I am just concerned about the multiple "clucks" (chattering). I do not hear any odd noised our of the rear end when driving around.

Should I have it checked out??? Or is this how I should expect the G80 to work on a very slick surface like snow covered ice.


----------



## KingDuramax (Nov 26, 2005)

Sounds like you were on ice with no traction. My 02 would ratchet like that in certain conditions. So far the 05 hasnt done that. If you dont feel comfortable with it. It cant hurt to have it checked out for piece of mind.
Later John


----------



## Mowerpan (Jan 31, 2005)

Ya if you were on the ice, I don't think it'd help you, but on that locking diff is it a limited slip?


----------



## Detroitdan (Aug 15, 2005)

my truck has a Detroit locker, never hear it clunk. I have a slight leak from one axle end, when the fluid gets just a little low it acts up. Once I was sitting on glare ice, had the right rears spinning, the left rears were ratcheting around pretty slowly. Scared me, I thought I broke something, but added oil and worked fine. When it "ratcheted", I mean the left rears would make like a quarter revolution, stop, make another 1/4 revolution, stop, and so on.


----------



## Frozen001 (Oct 20, 2004)

Mowerpan said:


> Ya if you were on the ice, I don't think it'd help you, but on that locking diff is it a limited slip?


That was an informative answer...


----------



## Frozen001 (Oct 20, 2004)

Detroitdan said:


> my truck has a Detroit locker, never hear it clunk. I have a slight leak from one axle end, when the fluid gets just a little low it acts up. Once I was sitting on glare ice, had the right rears spinning, the left rears were ratcheting around pretty slowly. Scared me, I thought I broke something, but added oil and worked fine. When it "ratcheted", I mean the left rears would make like a quarter revolution, stop, make another 1/4 revolution, stop, and so on.


I have not noticed a leak so I would doubt that is the problem...I think I am going to have the dealer take a look at it when I have the steering shaft looked at. At least that way it is documented I had a concern if anything goes wrong.


----------



## jmassi (Nov 11, 2003)

I have an 04 Silverado 1500 w/locking rear diff.

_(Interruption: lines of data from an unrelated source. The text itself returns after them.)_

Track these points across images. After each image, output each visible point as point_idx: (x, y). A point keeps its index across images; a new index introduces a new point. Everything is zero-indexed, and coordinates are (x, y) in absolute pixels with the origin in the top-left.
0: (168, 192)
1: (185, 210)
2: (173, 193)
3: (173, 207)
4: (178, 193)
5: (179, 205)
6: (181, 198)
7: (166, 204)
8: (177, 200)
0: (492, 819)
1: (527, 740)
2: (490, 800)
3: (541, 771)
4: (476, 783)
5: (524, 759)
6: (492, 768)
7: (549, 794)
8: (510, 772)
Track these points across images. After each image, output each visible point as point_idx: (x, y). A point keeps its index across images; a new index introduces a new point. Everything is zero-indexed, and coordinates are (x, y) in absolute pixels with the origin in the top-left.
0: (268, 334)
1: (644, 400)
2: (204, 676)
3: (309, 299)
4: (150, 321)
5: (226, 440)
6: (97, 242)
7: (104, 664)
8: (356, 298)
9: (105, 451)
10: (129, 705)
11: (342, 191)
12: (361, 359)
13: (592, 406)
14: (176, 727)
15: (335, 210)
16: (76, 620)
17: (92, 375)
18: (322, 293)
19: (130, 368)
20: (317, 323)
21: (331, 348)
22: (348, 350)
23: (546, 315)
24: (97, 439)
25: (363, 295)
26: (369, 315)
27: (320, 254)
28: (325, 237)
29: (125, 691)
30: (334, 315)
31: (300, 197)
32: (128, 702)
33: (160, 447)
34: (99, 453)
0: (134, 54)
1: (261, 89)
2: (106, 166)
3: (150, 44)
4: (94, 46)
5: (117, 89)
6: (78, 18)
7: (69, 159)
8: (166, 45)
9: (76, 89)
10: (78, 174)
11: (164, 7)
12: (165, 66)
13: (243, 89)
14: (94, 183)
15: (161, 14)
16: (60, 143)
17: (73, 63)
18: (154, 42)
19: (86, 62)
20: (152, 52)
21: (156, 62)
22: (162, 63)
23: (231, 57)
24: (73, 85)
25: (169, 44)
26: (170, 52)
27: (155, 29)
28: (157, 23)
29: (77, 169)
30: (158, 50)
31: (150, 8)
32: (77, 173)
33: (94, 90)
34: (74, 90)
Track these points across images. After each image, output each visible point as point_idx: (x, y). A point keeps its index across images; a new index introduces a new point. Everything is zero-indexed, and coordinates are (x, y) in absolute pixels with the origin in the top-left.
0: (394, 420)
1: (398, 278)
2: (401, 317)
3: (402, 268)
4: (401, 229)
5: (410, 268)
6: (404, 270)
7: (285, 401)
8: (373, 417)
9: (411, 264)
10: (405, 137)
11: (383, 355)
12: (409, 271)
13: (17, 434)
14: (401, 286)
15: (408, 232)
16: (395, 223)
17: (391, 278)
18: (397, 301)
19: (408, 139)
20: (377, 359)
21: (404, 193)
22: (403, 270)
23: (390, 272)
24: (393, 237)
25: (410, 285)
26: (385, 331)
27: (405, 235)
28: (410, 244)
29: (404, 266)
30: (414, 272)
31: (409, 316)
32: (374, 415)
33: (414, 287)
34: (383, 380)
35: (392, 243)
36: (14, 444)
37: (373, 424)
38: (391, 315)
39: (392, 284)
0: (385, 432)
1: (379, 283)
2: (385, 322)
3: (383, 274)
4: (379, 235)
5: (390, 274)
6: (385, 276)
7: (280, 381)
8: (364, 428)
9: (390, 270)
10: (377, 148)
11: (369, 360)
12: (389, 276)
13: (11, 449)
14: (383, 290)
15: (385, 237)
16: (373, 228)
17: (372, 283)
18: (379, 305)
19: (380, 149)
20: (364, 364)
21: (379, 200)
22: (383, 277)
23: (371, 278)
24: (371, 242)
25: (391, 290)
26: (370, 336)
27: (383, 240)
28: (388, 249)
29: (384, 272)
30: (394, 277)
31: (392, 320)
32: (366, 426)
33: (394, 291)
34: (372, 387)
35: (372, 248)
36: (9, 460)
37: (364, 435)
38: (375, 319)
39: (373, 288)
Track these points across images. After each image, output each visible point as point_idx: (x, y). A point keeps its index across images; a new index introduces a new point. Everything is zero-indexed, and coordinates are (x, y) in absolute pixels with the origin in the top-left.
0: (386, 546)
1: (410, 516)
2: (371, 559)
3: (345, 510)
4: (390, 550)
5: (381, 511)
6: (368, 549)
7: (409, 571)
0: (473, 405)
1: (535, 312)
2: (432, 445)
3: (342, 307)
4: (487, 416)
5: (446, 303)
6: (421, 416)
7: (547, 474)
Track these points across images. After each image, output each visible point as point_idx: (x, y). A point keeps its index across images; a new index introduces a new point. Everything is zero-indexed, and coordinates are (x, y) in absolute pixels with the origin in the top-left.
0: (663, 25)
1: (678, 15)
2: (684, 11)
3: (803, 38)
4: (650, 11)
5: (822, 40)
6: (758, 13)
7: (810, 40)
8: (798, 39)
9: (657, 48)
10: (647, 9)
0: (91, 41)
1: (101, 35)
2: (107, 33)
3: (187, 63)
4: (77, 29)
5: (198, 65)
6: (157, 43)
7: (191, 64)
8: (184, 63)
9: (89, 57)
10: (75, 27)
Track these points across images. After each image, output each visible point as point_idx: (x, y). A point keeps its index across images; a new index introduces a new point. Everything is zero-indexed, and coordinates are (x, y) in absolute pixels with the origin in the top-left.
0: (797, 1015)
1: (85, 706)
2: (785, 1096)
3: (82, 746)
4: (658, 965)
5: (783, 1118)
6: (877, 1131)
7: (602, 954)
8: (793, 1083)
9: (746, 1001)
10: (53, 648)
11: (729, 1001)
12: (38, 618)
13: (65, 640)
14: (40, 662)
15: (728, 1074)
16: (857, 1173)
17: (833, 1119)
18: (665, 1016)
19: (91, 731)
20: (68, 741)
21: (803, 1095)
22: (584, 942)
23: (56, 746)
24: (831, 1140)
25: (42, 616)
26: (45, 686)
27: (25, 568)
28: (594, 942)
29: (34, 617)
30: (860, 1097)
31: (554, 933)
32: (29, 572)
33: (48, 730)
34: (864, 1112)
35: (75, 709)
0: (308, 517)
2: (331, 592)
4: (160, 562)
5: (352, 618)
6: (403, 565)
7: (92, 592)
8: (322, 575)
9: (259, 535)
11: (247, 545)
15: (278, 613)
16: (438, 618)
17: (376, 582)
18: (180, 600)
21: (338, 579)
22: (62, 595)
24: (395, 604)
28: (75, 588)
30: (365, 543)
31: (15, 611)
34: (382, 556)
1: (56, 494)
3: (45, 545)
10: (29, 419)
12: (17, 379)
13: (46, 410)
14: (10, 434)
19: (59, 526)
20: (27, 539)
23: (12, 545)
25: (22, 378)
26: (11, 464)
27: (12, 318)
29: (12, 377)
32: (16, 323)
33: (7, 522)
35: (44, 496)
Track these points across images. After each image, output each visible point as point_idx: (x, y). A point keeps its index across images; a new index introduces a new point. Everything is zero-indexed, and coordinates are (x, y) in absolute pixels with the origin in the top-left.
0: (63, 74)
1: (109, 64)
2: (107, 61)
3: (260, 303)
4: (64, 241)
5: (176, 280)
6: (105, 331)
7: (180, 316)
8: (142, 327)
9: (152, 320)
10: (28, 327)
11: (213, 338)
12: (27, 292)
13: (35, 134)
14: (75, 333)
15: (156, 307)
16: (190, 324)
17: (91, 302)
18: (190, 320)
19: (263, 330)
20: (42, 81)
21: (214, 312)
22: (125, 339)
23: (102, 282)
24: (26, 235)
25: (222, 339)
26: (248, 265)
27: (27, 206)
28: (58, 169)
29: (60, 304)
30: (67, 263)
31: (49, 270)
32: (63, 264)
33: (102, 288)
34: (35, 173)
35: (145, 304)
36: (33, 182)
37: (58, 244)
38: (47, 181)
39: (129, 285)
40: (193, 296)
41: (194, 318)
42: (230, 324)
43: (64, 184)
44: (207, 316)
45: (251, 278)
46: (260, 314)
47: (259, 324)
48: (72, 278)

I noticed the same thing on mine, when the rear wheel slips, I hear a clunk. When i'm on ice or just too lazy to put it in 4wd, it'll clunk repeatedly. I think thats normal, it just the way the rear locker works, at least thats what i was told. You should be ok, but it never hurt to have the dealer check it out and document it like you said.


----------



## KingDuramax (Nov 26, 2005)

The locking diffs start out as a limited slip. The ratcheting you here is the diff locking. Hence the name locking diff. It goes from limited slip to full lock. So the ratcheting you heard was the diff locking. You will notice after you have done some spinning and locked the diff in, you will get tire squeal when turning corners until it unlocks. Hope this post is more informative for you.
Later


----------